Task statement: Render everything from the line containing "更に何かをお探しですか？" down to the end of the data as a Markdown table with the columns Row and Text, numbering each line and leaving out blank lines.
[Recorded information — start]
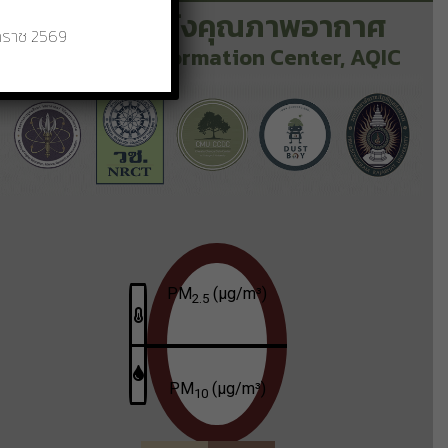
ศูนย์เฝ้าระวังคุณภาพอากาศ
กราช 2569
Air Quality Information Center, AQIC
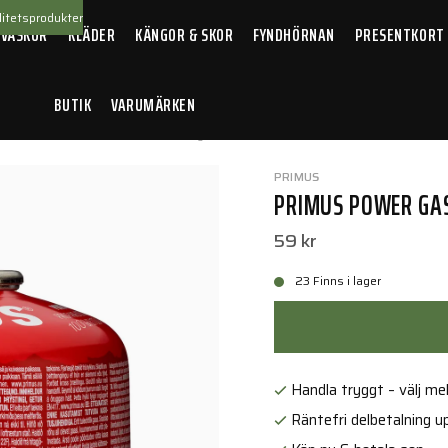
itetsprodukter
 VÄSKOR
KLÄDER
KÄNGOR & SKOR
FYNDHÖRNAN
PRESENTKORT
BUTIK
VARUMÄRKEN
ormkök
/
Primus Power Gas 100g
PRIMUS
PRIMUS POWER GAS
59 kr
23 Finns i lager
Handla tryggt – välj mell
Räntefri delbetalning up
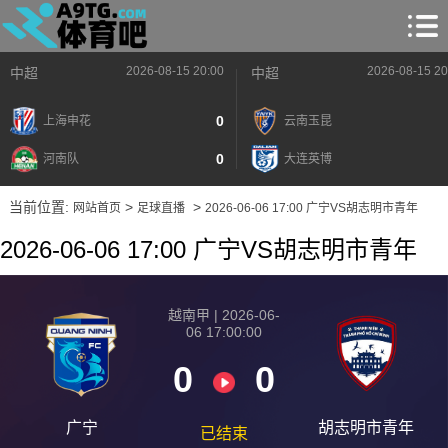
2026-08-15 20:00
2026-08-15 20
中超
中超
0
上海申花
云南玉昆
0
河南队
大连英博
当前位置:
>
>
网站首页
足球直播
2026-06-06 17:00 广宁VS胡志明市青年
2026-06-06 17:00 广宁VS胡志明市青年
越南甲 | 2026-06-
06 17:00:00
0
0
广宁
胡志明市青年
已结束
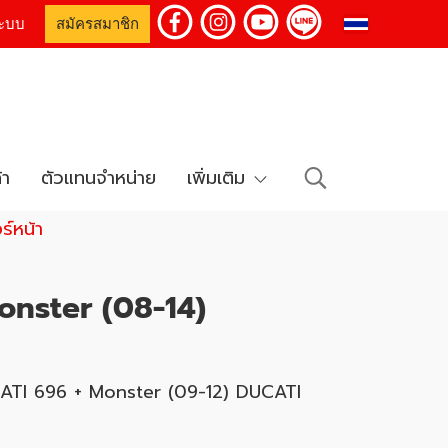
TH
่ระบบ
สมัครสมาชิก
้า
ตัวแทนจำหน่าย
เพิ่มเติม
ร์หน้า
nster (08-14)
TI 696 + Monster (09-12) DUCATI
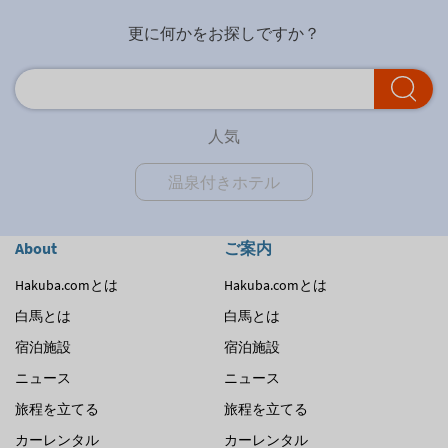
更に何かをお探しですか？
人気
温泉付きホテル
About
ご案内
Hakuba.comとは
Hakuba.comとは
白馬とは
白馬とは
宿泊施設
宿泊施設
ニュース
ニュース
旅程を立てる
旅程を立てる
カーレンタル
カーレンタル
[Recorded information — finish]
Finished task:
| Row | Text |
|---|---|
| 1 | 更に何かをお探しですか？ |
| 2 | 人気 |
| 3 | 温泉付きホテル |
| 4 | About |
| 5 | ご案内 |
| 6 | Hakuba.comとは |
| 7 | Hakuba.comとは |
| 8 | 白馬とは |
| 9 | 白馬とは |
| 10 | 宿泊施設 |
| 11 | 宿泊施設 |
| 12 | ニュース |
| 13 | ニュース |
| 14 | 旅程を立てる |
| 15 | 旅程を立てる |
| 16 | カーレンタル |
| 17 | カーレンタル |